§ THE DATA
********************

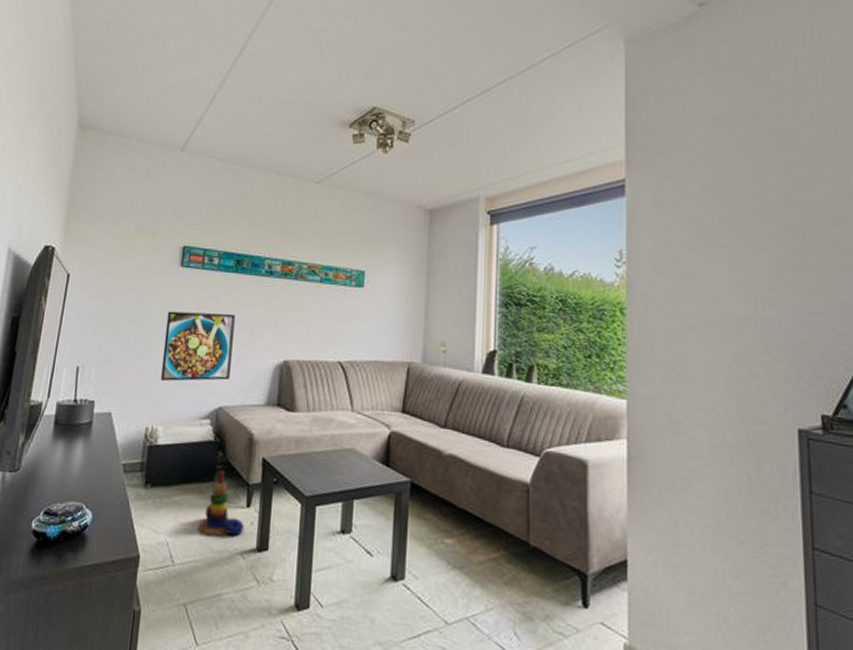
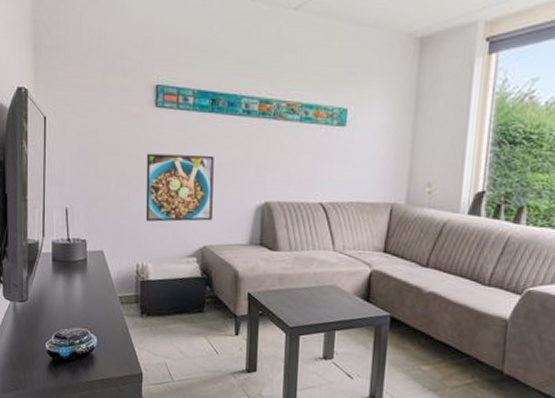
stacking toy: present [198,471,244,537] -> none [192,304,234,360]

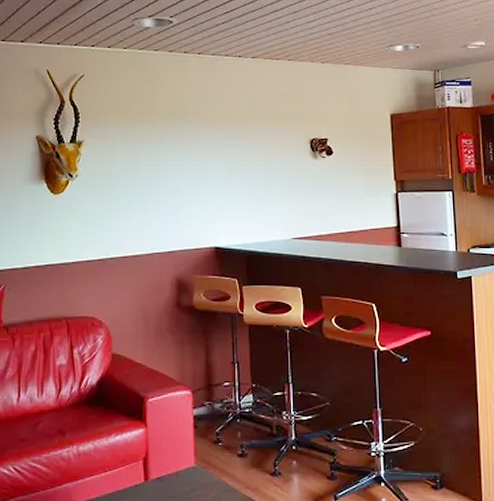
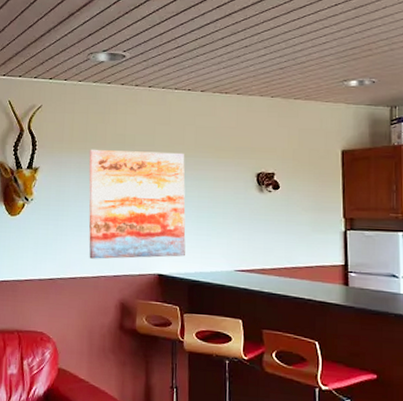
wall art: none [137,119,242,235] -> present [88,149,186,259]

********************

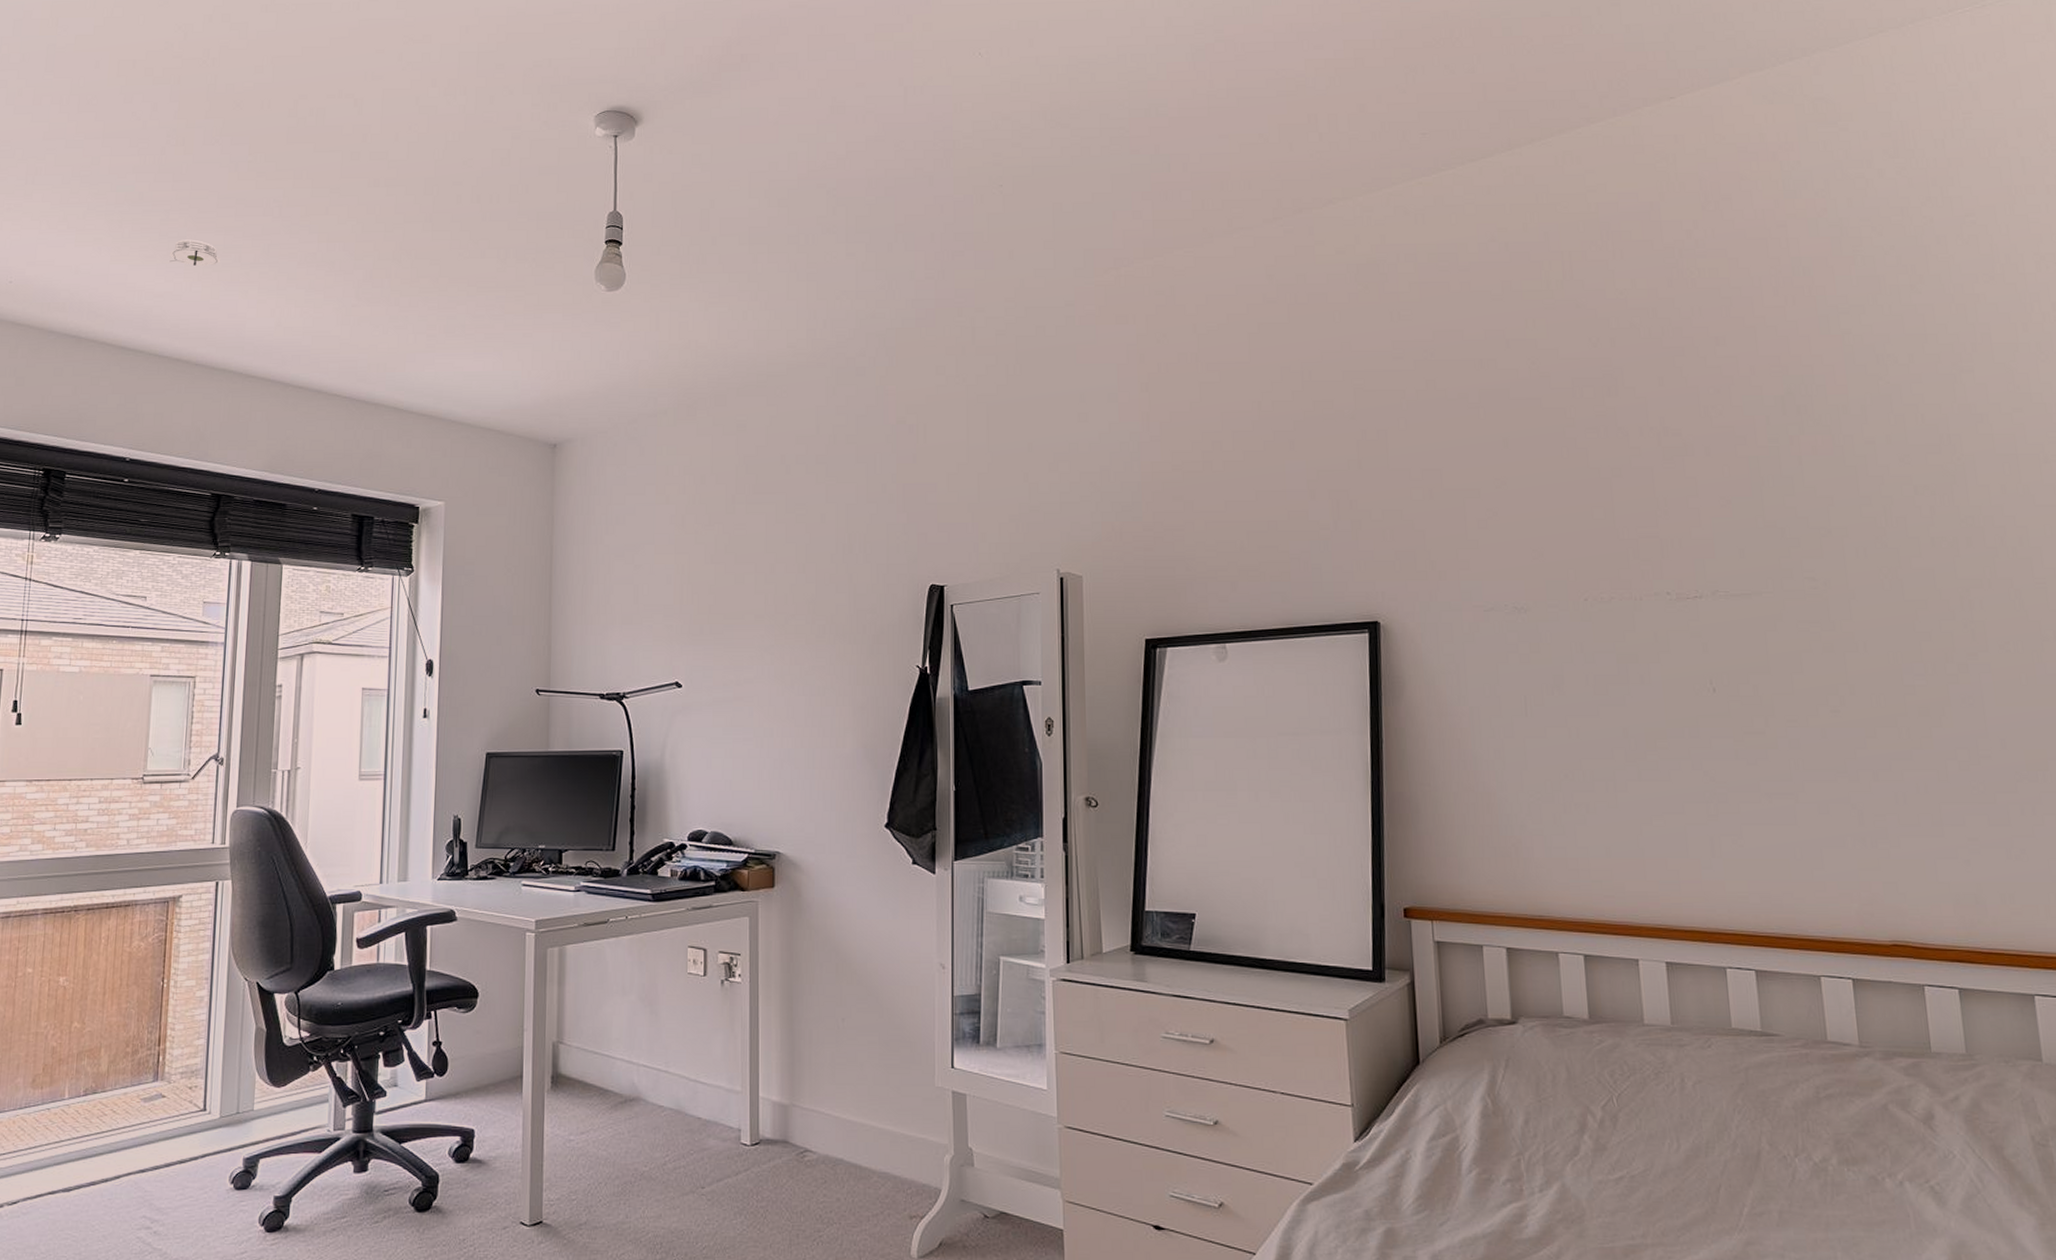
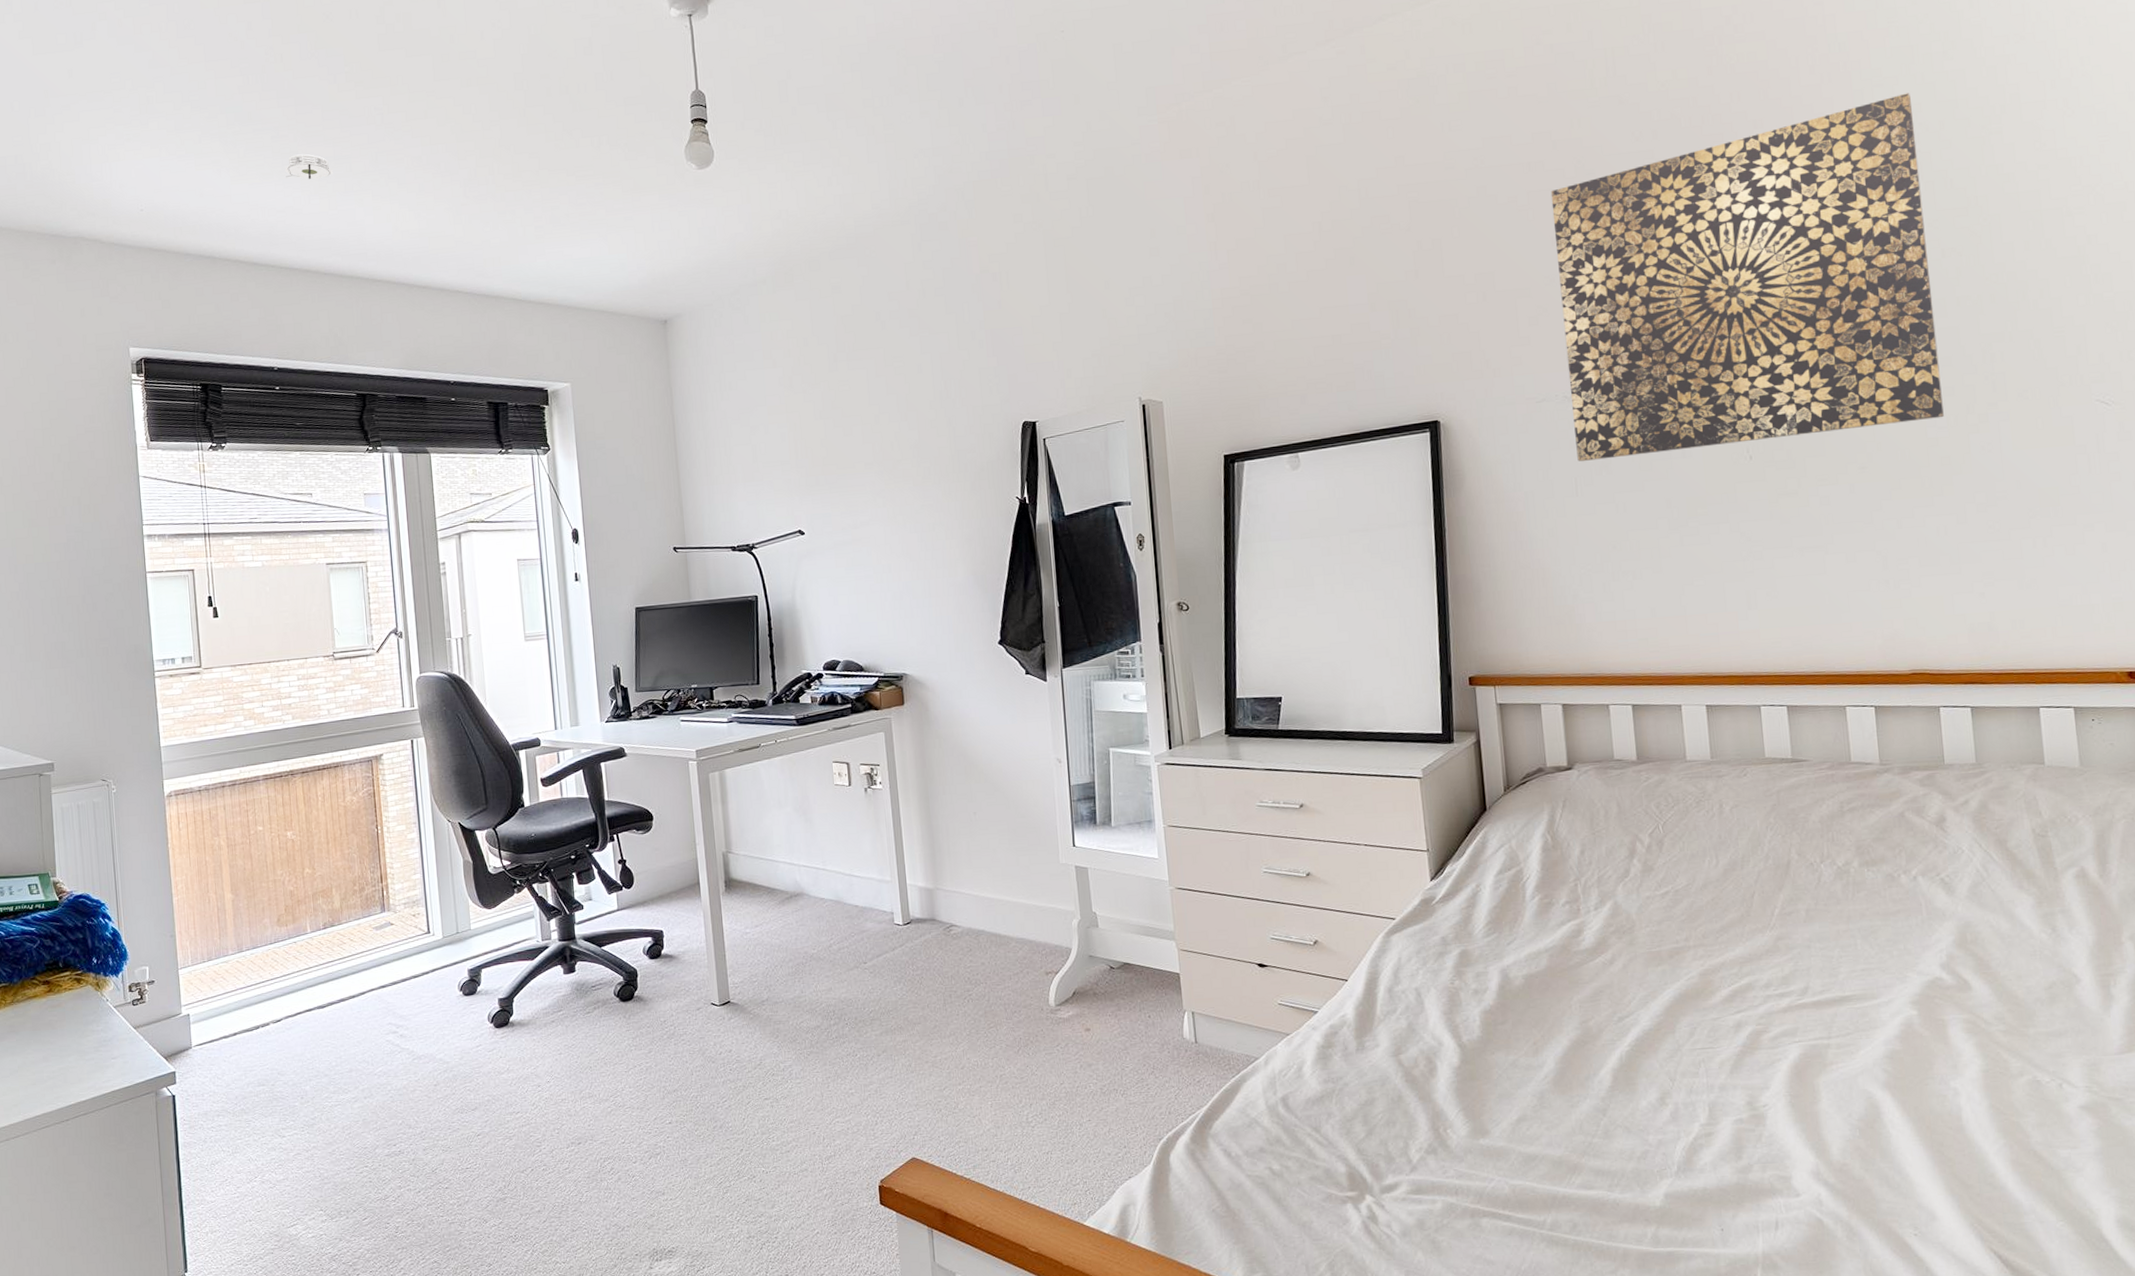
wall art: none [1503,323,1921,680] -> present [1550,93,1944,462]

********************

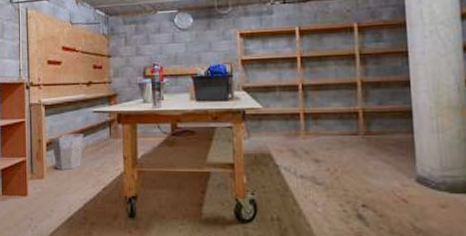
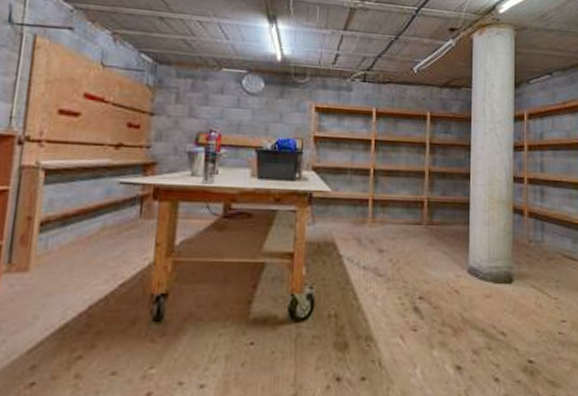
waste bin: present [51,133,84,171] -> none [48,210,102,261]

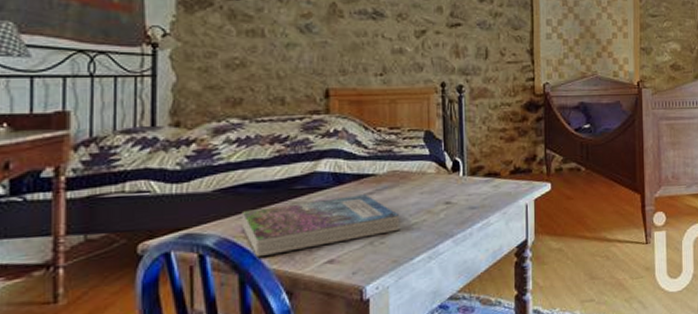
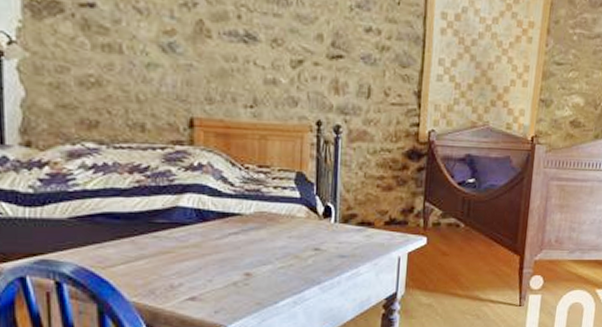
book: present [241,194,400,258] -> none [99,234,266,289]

********************

§ WHAT TO DO
Copy each line above holding "wall".

§ YOUR RESPONSE
wall art: none [137,119,242,235] -> present [88,149,186,259]
wall art: none [1503,323,1921,680] -> present [1550,93,1944,462]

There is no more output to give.